Label Ambiguity searches for identical samples with different labels. This can occur due to either mislabeled data, or when the data collected is missing features necessary to separate the labels. If the data is mislabled, it can confuse the model and can result in lower performance of the model.

## Load Data

[2]:
from deepchecks.datasets.classification.phishing import load_data

phishing_dataframe = load_data(as_train_test=False, data_format='Dataframe')
phishing_dataset = Dataset(phishing_dataframe, label='target', features=['urlLength', 'numDigits', 'numParams', 'num_%20', 'num_@', 'bodyLength', 'numTitles', 'numImages', 'numLinks', 'specialChars'])
Automatically inferred these columns as categorical features: numParams, num_%20, num_@.

Run the check

[3]:
LabelAmbiguity().run(phishing_dataset)

Label Ambiguity

Find samples with multiple labels.
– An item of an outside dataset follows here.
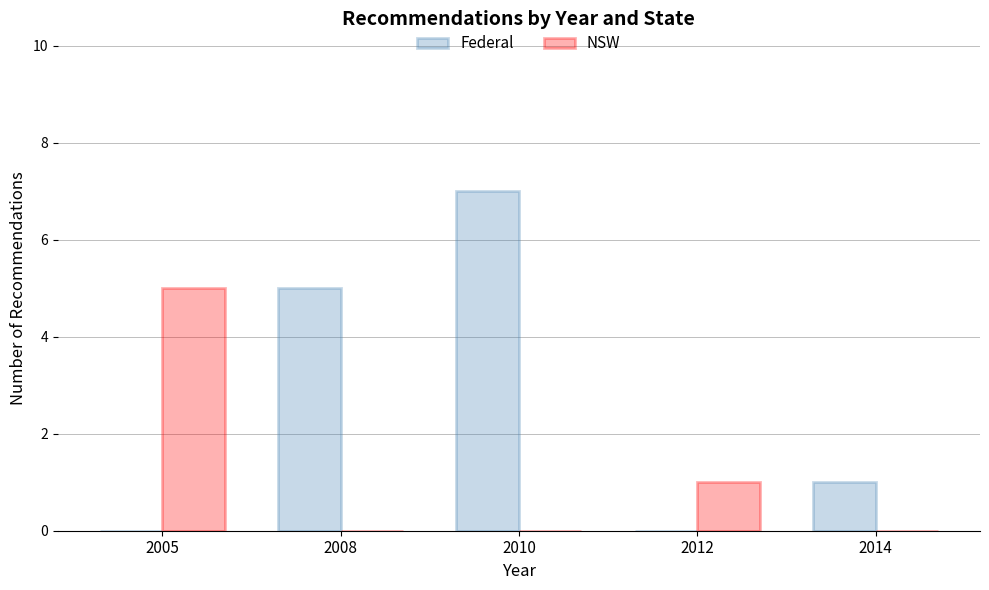

At which category is the sum across all series the highest?

2010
Read More...

Additional Outputs
Each row in the table shows an example of a data sample and the its observed labels as found in the dataset. Showing top 5 of 17
urlLength numDigits numParams num_%20 num_@ bodyLength numTitles numImages numLinks specialChars
Observed Labels
(0, 1) 81 6 0 0 0 0 0 0 0 0
(0, 1) 82 2 0 0 0 0 0 0 0 0
(0, 1) 85 0 0 0 0 0 0 0 0 0
(0, 1) 85 20 0 0 0 0 0 0 0 0
(0, 1) 88 0 0 0 0 0 0 0 0 0

We can also check label ambiguity on a subset of the features:

[4]:
LabelAmbiguity(columns=['urlLength', 'numDigits']).run(phishing_dataset)

Label Ambiguity

Find samples with multiple labels. Read More...

Additional Outputs
Each row in the table shows an example of a data sample and the its observed labels as found in the dataset. Showing top 5 of 78
urlLength numDigits
Observed Labels
(0, 1) 81 0
(0, 1) 81 6
(0, 1) 82 2
(0, 1) 84 2
(0, 1) 85 0

Define a condition

Now, we define a condition that enforces that the ratio of ambiguous samples should be 0. A condition is deepchecks’ way to validate model and data quality, and let you know if anything goes wrong.

[5]:
check = LabelAmbiguity()
check.add_condition_ambiguous_sample_ratio_not_greater_than(0)
result = check.run(phishing_dataset)
result.show(show_additional_outputs=False)

Label Ambiguity

Find samples with multiple labels. Read More...

Conditions Summary
Status Condition More Info
Ambiguous sample ratio is not greater than 0% Found ratio of samples with multiple labels above threshold: 0.6%